One of the world's most magnificent musical creations, Bach's Goldberg Variations was written for two-manual harpsichord. There are numerous recordings of this piece performed by harpsichordists and pianists. However, listeners have had no opportunities to hear side-by-side performances on both instruments by the same performer.
For a long time I entertained the idea of performing the work on both instruments during the same concert. In 2001, I had the rare opportunity to make my dream come true. Two complete performances of the Goldberg Variations -- one on harpsichord and another on piano, preceded by a lecture -- were presented to an overflowing house at Jessen Auditorium, University of Texas at Austin, where I teach. The response from the community, including my colleagues, was overwhelmingly enthusiastic. I was encouraged repeatedly to share this program with broader audiences, which brought me to a variety of stages in the USA and Europe.

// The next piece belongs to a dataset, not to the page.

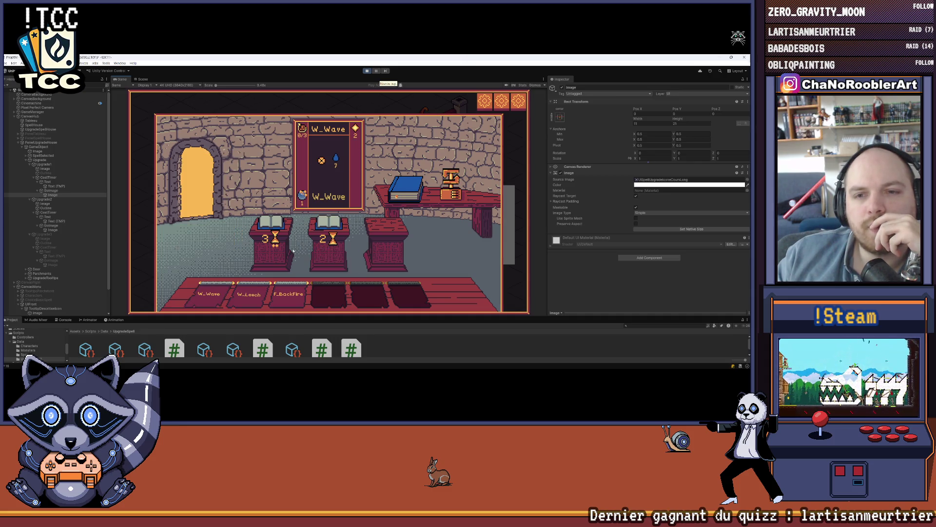
mouse_move(281, 226)
key("Escape")
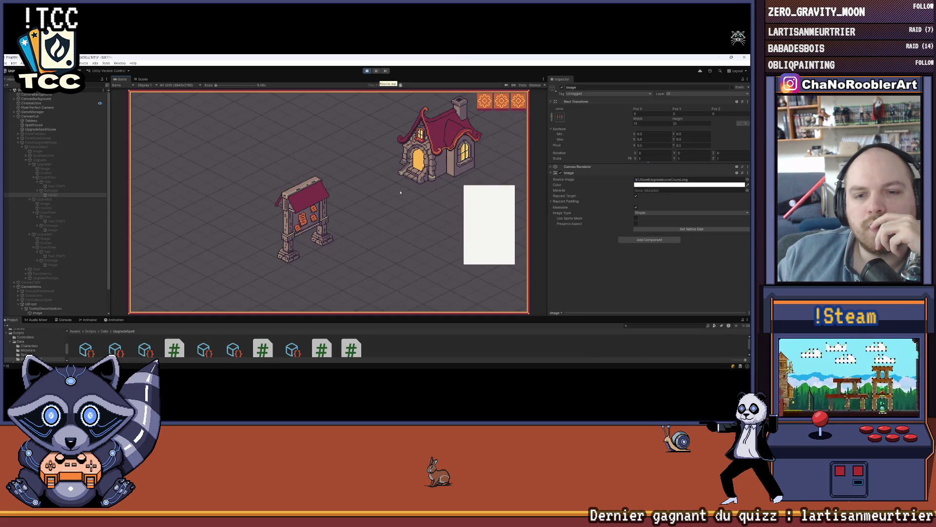
left_click(317, 219)
Step: Start a cave mission and hit the goblins with W_Wave and W_Leech
left_click(323, 250)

This program was hailed as "one of the most refreshing and thought-provoking performances of this season" (Austin American-Statesman, Michael Huebner) and earned the prestigious Mount Everest Award given by the Austin Critics Table. MIchael Barnes, chief arts critic of the Austin American-Statesman at the time, ranked it as one of the top 10 arts events of 2001, calling it "unforgettable".
Later I made a studio recording I am offering to your attention now.

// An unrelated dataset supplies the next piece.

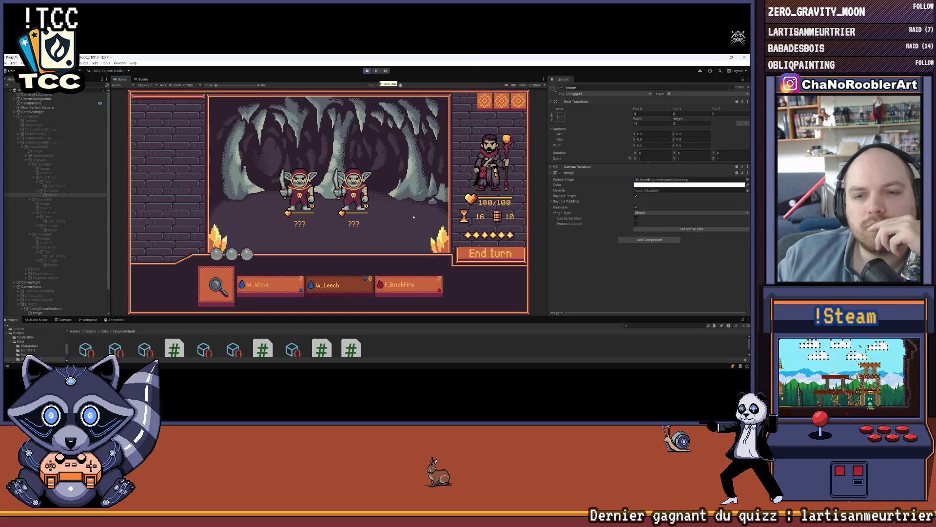
left_click(281, 286)
mouse_move(405, 297)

The set of two CDs includes two complete performances, one on harpsichord and another on piano.
This DVD contains an introductory talk, a demonstration of selected variations on harpsichord and piano side by side, and two complete performances on each instrument accompanied by a display of the score. It addresses the history of this piece's creation, the legend attached to it, and an analysis of its architecture. It also allows for a comparison of the expressiveness of both harpsichord and a piano as played by one performer. The rhythmical energy and linear clarity of the harpsichord is contrasted with the lyrical warmth and dynamic flexibility of the modern piano, allowing new insights into the most sensitive issues regarding interpretation of Bach's keyboard music, such as the intricacies of counterpoint, dynamics, articulation, pedaling, and tempi.
Performing this piece on harpsichord built as a replica of those typical for Baroque time allows a priceless glimpse into Bach's world. How would he play it? How would he shape the phrases on an instrument that does not respond to dynamics we are so used to on the piano? How would he employ articulation combining various degrees of legato and non legato for clarity and expressiveness? How would he use two keyboards and various registers for balance and colors? The harpsichord itself leads to many answers.
Bringing this music to modern piano sheds new life to the interpretive possibilities. To what degree will I use dynamics and pedaling? How will I utilize longer decay of the sound for the benefits of counterpoint?
I found these challenges marvelously stimulating. Aiming for the best possible musical result, regardless of the instrument, taught me to be fully aware of the endless possibilities this music offers.
I hope that listeners will not compare the two performances to decide which instrument is "better". It is my desire to provide a unique opportunity to explore the expressiveness of each instrument as played by one performer.